Bug #76215 Implicit casts to string by COLLATE don't use character_set_connection
Submitted: 9 Mar 2015 1:57 Modified: 11 Mar 2015 12:42
Reporter: Alan Egerton Email Updates:
Status: Verified Impact on me:
None 
Category:MySQL Server: Charsets Severity:S3 (Non-critical)
Version:5.5.44, 5.6.25 OS:Any
Assigned to: CPU Architecture:Any

[9 Mar 2015 1:57] Alan Egerton
Description:
I can't think of why anyone would do this, but it arose in http://stackoverflow.com/q/28677662:

To force an expression to use a particular collation, one can explicitly specify that one of its operands has an explicit, incoercible collation (via a COLLATE clause).  Whilst it should perhaps be erroneous if that operand is not a string type, MySQL nevertheless proceeds by casting the operand to a string; one should imagine that such casts would follow the documented behaviour under "Type Conversion in Expression Evaluation"[1]:

> In MySQL 5.6, implicit conversion of a numeric or temporal value to string produces a
> value that has a character set and collation determined by the character_set_connection
> and collation_connection system variables.

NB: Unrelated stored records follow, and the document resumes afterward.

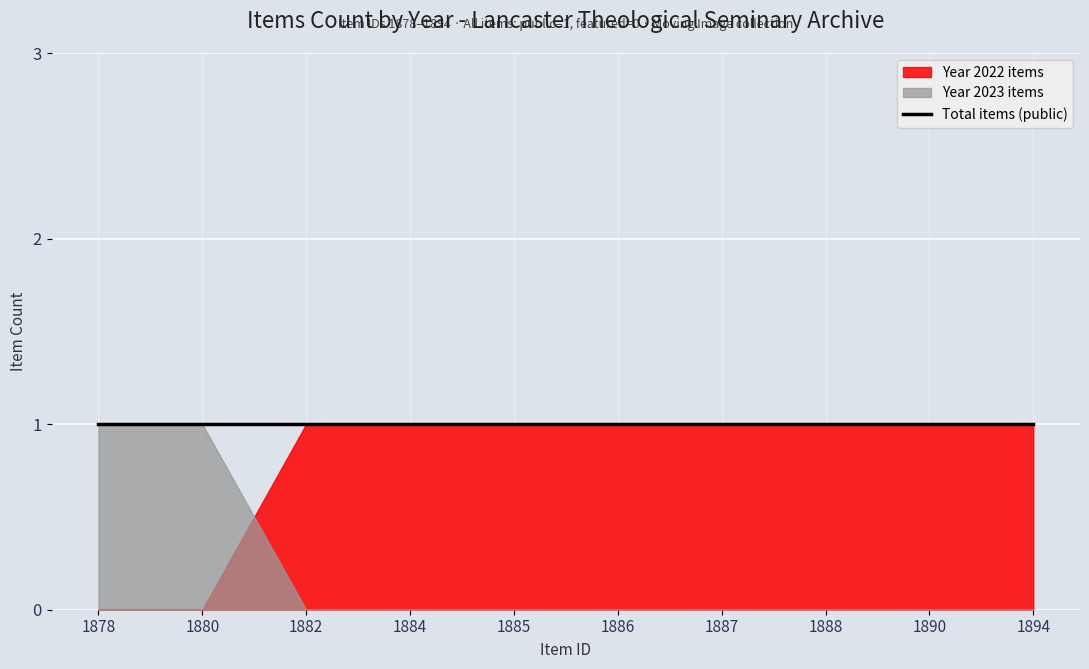

At which category is the sum across all series the highest?

1878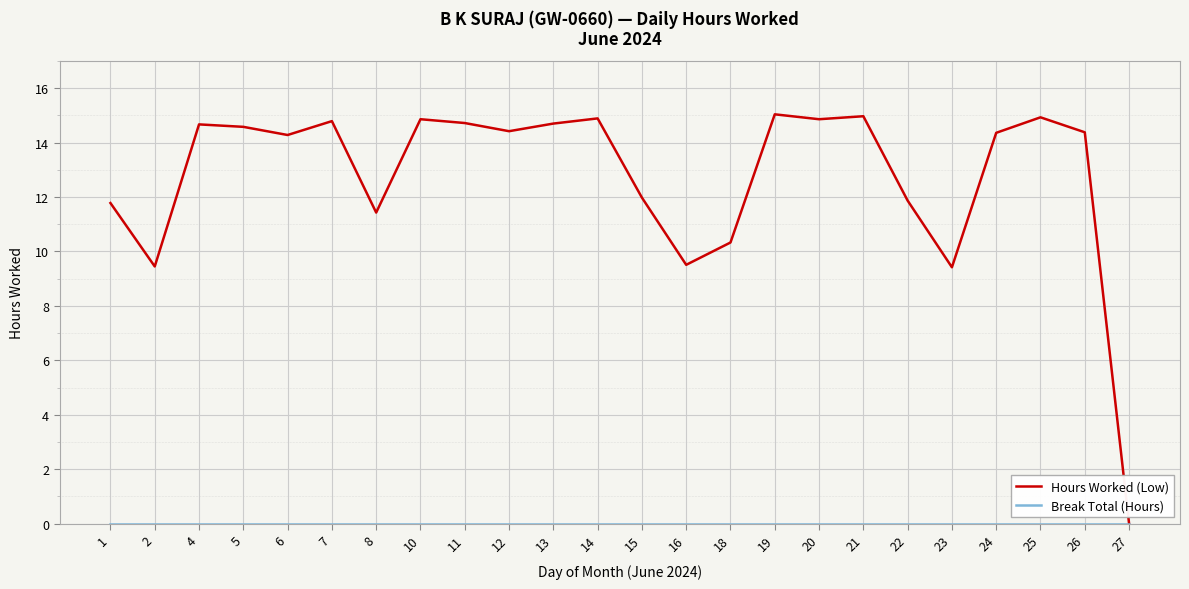

What is the spread (max minus min) of values at 13?

14.7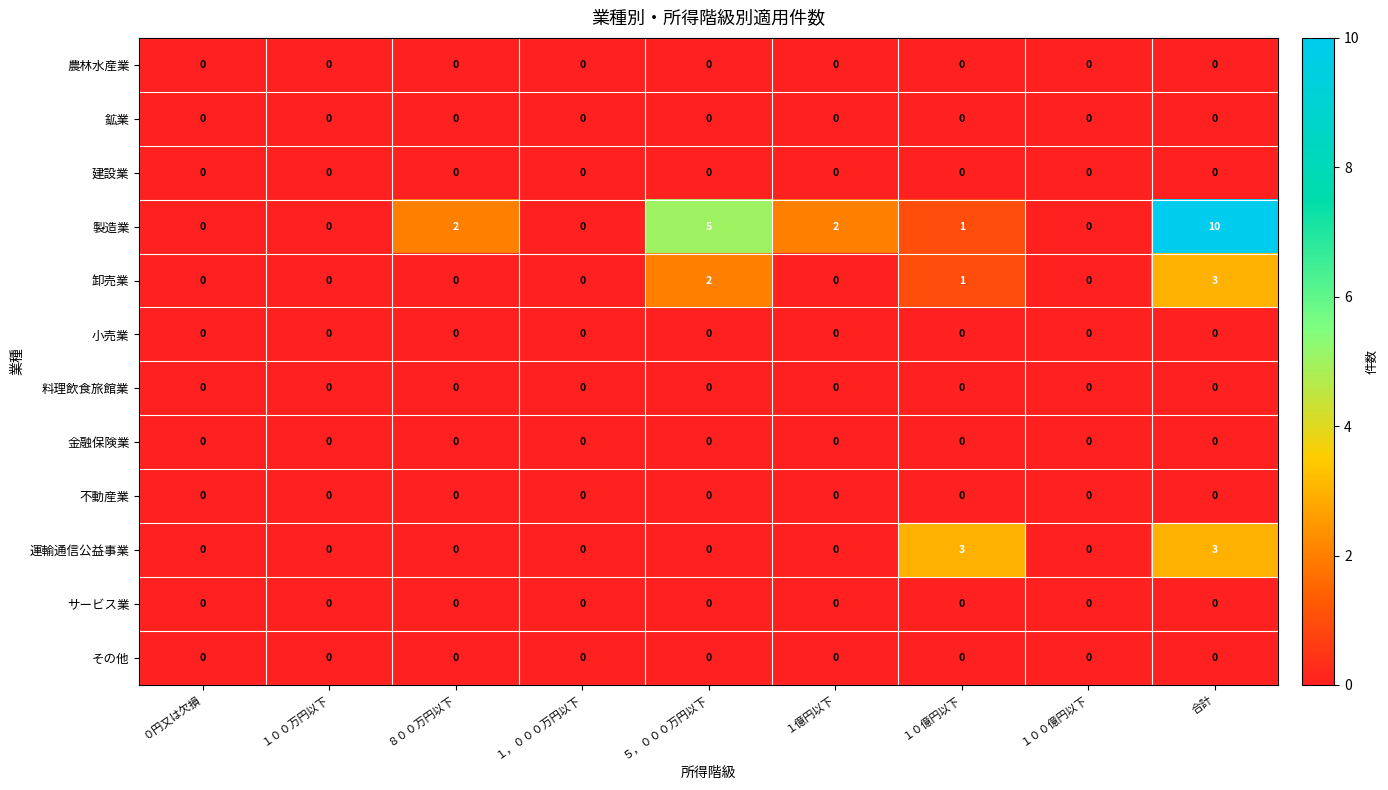

Which series has the largest total across all categories?

製造業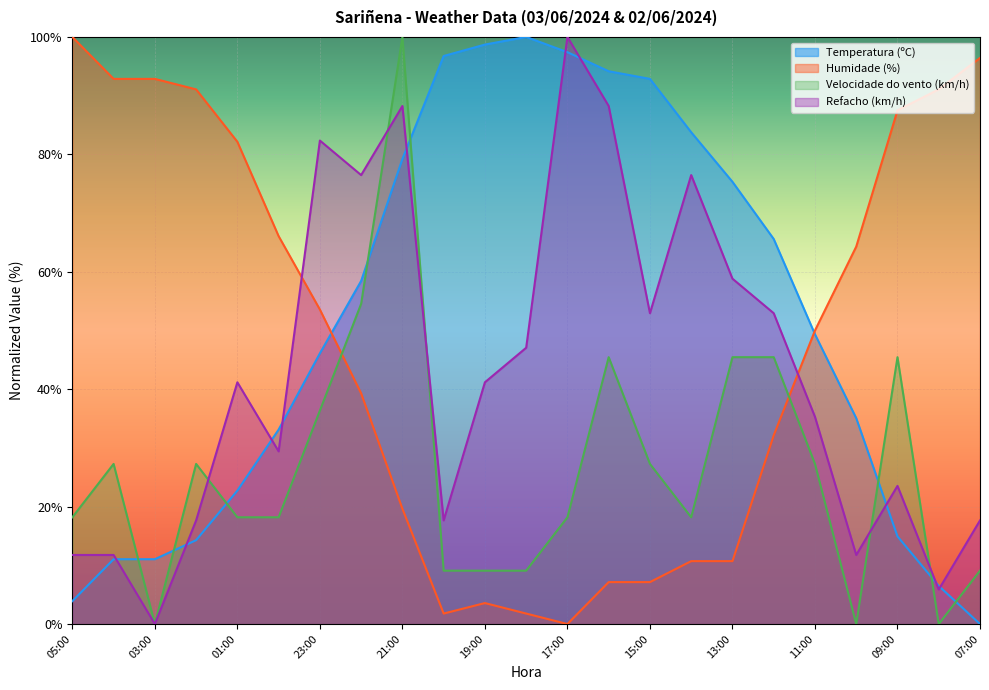

Is the value of Refacho (km/h) at 01:00 greater than the value of Velocidade do vento (km/h) at 02:00?

Yes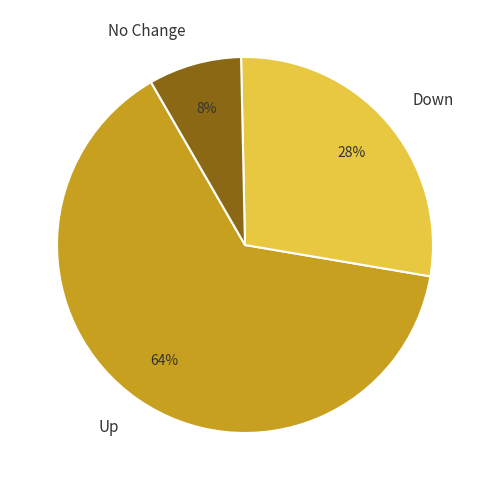

What percentage is the No Change slice, to the nearest percent?

8%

However, this is not the case—the operand is cast to a string using the latin1 character set irrespective of the server's settings.

[1]: http://dev.mysql.com/doc/en/type-conversion.html

How to repeat:
mysql> SHOW VARIABLES LIKE '%_connection';
+--------------------------+-----------------+
| Variable_name            | Value           |
+--------------------------+-----------------+
| character_set_connection | utf8            |
| collation_connection     | utf8_general_ci |
+--------------------------+-----------------+
2 rows in set (0.00 sec)

mysql> SELECT 123 COLLATE utf8_general_ci;
ERROR 1253 (42000): COLLATION 'utf8_general_ci' is not valid for CHARACTER SET 'latin1'

Suggested fix:
Values that are implicitly converted to strings, even if only by a COLLATE clause, should use the connection character set.
[9 Mar 2015 2:08] Alan Egerton
This looks as though it may be the same issue as http://bugs.mysql.com/bug.php?id=73858
[9 Mar 2015 14:42] Peter Laursen
I don't remember now why I posted the other bug report.  But it was a practical matter for me/us at the time (all my reports here are). But the test case I posted is so much reduced/generalized/abstracted that I dont remember how I came across this.
 
But what if the SELECT is wrapped in an "INSERT INTO some_table.<string-column> SELECT <expression like in this report> CONCAT <any other expression resolving to a string>.." or similar? In such case the CONCAT'ed strings need to use same CHARSET and COlLATION as the colmnn inserted to. Some requirement for a query like this could have been the issue/reason for my report.
[9 Mar 2015 14:54] Peter Laursen
I think I remember now what our issue was.

The error occured with a query calculating an MD5-checksum on a number of table columns (of any type) 'serialized into a string' using CONCAT_WS(). This checksum was used to identify if rows were to be considered identical or not *as regards important columns* by an application. 

We found a workaround but I don't rememeber what that was now either.
[11 Mar 2015 12:42] MySQL Verification Team
Thank you for the report.
Observed similar behavior on 5.5.44, 5.6.25.

Thanks,
Umesh